START Dataset extract

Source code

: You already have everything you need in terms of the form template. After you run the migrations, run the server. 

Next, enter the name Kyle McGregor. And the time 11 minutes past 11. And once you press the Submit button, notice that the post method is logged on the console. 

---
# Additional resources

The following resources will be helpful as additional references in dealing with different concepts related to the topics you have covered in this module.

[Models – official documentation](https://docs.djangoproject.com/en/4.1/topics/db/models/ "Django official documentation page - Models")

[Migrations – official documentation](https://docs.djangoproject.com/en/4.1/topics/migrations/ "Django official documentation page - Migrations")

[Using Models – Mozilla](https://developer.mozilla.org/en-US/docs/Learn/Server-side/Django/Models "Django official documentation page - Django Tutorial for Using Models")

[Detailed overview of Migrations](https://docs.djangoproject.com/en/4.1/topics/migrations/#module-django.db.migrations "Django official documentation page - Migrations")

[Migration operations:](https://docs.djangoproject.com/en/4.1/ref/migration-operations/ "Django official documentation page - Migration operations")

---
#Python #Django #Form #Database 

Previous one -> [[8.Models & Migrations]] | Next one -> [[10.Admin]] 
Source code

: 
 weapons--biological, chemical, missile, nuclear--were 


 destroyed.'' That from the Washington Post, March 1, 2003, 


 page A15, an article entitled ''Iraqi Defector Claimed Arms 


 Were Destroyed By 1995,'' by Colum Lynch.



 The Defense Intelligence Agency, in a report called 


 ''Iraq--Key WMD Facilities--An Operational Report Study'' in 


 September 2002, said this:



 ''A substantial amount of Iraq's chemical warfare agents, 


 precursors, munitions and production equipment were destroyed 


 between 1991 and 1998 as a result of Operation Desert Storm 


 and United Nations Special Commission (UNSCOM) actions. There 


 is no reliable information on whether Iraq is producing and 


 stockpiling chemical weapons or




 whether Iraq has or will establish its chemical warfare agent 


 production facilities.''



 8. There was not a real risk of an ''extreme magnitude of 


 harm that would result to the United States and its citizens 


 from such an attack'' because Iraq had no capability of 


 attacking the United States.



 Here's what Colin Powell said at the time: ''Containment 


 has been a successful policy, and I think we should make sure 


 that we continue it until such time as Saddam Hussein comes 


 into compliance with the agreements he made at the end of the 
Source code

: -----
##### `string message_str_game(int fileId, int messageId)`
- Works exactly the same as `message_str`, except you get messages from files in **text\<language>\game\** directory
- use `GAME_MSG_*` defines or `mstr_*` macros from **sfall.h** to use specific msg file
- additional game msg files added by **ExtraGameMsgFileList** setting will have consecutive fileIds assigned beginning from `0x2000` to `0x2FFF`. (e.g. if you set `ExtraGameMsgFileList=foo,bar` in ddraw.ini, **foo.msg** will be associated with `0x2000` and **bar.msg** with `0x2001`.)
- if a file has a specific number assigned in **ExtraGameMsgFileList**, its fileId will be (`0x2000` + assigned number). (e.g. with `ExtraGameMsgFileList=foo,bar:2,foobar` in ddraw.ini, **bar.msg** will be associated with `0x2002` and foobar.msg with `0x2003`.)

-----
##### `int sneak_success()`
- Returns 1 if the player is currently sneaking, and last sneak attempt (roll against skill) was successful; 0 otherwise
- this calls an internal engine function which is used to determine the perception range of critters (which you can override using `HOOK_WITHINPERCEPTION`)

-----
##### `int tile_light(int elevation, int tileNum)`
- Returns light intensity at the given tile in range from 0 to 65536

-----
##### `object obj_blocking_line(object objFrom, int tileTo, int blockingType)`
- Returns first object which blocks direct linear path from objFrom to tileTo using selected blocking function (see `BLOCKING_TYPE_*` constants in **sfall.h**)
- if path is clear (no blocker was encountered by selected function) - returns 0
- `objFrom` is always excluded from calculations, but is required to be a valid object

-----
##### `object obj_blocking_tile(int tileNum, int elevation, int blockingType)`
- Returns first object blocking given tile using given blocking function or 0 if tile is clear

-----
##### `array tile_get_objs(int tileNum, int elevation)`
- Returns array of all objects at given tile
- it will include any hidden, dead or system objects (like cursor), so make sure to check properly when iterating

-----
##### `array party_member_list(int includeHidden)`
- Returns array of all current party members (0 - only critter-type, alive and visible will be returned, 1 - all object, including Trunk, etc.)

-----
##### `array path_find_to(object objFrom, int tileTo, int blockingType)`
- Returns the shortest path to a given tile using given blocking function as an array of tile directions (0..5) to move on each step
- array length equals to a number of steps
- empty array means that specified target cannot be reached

END Dataset extract

* [What you will do]
Convert the lines in the entries above, from the line containing "[Models – official" through the line containing "whether Iraq has", into a JSON list of strings with one string per line and blank lines omitted.

* [Result for this task]
[
  "[Models – official documentation](https://docs.djangoproject.com/en/4.1/topics/db/models/ \"Django official documentation page - Models\")",
  "[Migrations – official documentation](https://docs.djangoproject.com/en/4.1/topics/migrations/ \"Django official documentation page - Migrations\")",
  "[Using Models – Mozilla](https://developer.mozilla.org/en-US/docs/Learn/Server-side/Django/Models \"Django official documentation page - Django Tutorial for Using Models\")",
  "[Detailed overview of Migrations](https://docs.djangoproject.com/en/4.1/topics/migrations/#module-django.db.migrations \"Django official documentation page - Migrations\")",
  "[Migration operations:](https://docs.djangoproject.com/en/4.1/ref/migration-operations/ \"Django official documentation page - Migration operations\")",
  "---",
  "#Python #Django #Form #Database ",
  "Previous one -> [[8.Models & Migrations]] | Next one -> [[10.Admin]] ",
  "Source code",
  ": ",
  " weapons--biological, chemical, missile, nuclear--were ",
  " destroyed.'' That from the Washington Post, March 1, 2003, ",
  " page A15, an article entitled ''Iraqi Defector Claimed Arms ",
  " Were Destroyed By 1995,'' by Colum Lynch.",
  " The Defense Intelligence Agency, in a report called ",
  " ''Iraq--Key WMD Facilities--An Operational Report Study'' in ",
  " September 2002, said this:",
  " ''A substantial amount of Iraq's chemical warfare agents, ",
  " precursors, munitions and production equipment were destroyed ",
  " between 1991 and 1998 as a result of Operation Desert Storm ",
  " and United Nations Special Commission (UNSCOM) actions. There ",
  " is no reliable information on whether Iraq is producing and ",
  " stockpiling chemical weapons or",
  " whether Iraq has or will establish its chemical warfare agent "
]